On June 21, Helen’s Law – added as part of the larger Bill C-46 – received royal assent, extending the timeframe to obtain a warrant to get a blood sample from four to 8 hours.

Sojka was relieved that it finally got done.

“Her life, her death is now not all in vain or pointless,” Sojka told the NOW in an email. “She deserved to have something positive from out of this tragedy. This long-overdue amendment is 'the positive outcome'.”

Sojka’s sister, Burnaby’s Helen Sonja Francis, died in a car accident on Feb. 28, 2005, after the car she was in crashed near Houston, B.C. Helen worked as a local nurse and left two young children behind.

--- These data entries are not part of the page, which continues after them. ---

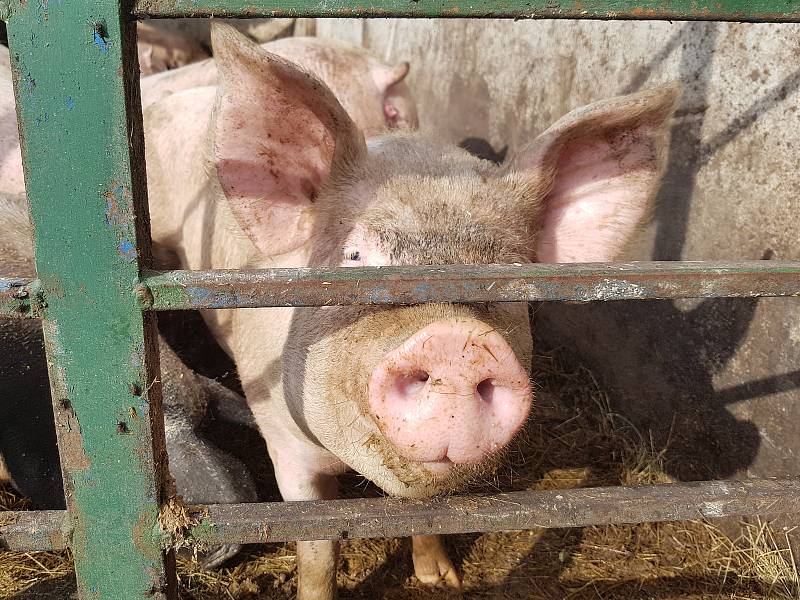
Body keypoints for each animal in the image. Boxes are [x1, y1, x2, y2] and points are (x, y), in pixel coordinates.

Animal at [142, 22, 676, 596]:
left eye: (512, 274)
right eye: (354, 257)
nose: (455, 342)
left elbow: (426, 517)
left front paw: (442, 580)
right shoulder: (282, 441)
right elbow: (317, 550)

The driver, an ex-boyfriend, was allegedly impaired at the time. The courts, however, deemed the incriminating evidence inadmissible because the warrant to obtain a blood sample was faulty. It was granted 13 minutes after the Criminal Code’s four-hour deadline. (In order for investigators to get a blood sample, a warrant must be obtained within four hours after an accident occurs.)

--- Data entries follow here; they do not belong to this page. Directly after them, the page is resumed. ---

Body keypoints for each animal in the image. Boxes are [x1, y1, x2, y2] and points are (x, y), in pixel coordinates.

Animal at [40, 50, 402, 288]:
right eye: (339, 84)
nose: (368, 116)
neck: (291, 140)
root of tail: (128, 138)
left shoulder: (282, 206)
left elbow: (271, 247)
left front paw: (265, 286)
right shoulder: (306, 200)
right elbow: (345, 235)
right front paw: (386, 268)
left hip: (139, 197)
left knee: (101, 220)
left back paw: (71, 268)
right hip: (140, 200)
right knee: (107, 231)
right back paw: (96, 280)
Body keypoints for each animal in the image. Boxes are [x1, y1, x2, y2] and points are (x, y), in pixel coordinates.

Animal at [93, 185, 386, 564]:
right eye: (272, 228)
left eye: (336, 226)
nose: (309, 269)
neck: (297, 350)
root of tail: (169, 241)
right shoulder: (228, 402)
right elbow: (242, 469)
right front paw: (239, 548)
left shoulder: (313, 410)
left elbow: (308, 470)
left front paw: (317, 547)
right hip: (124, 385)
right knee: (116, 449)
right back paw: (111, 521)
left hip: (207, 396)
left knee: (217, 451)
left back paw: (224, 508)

Sojka has since been advocating to get the warrant deadline extended.

Stewart presented Helen’s Law in the House of Commons a number of times, but it had never passed.

Then, in 2017, federal Minister of Justice Jody Wilson-Raybould notified Sojka that his amendment had been grouped in with Bill C-46, a host of Criminal Code amendments related to impaired driving. (Bill C-46 will also allow police to take a roadside breath sample without evidence that the driver is under the influence.)

“I took on this long, drawn-out and challenging mission inspired by (former federal NDP Leader) Jack Layton's words as spoken in his final speech, ‘Don't let them tell you that it can't be done,’” Sojka said.

Sojka gave heartfelt credit to Stewart, who has resigned as an MP to run for mayor of Vancouver, and his office staff.

“Without you all,” Sojka wrote, “my road to this finish line may have taken much longer if not been impossible to achieve. Thank you Mr. Stewart for having a vision of what was to be done.”

In a Facebook post about the passing of Helen’s Law, Stewart wrote: “George was the very first constituent with whom I had the pleasure to meet back in 2011 when I was first elected MP for Burnaby-Douglas and my first speech in Parliament was about Sonia and George's story … I want to thank George for his perseverance.”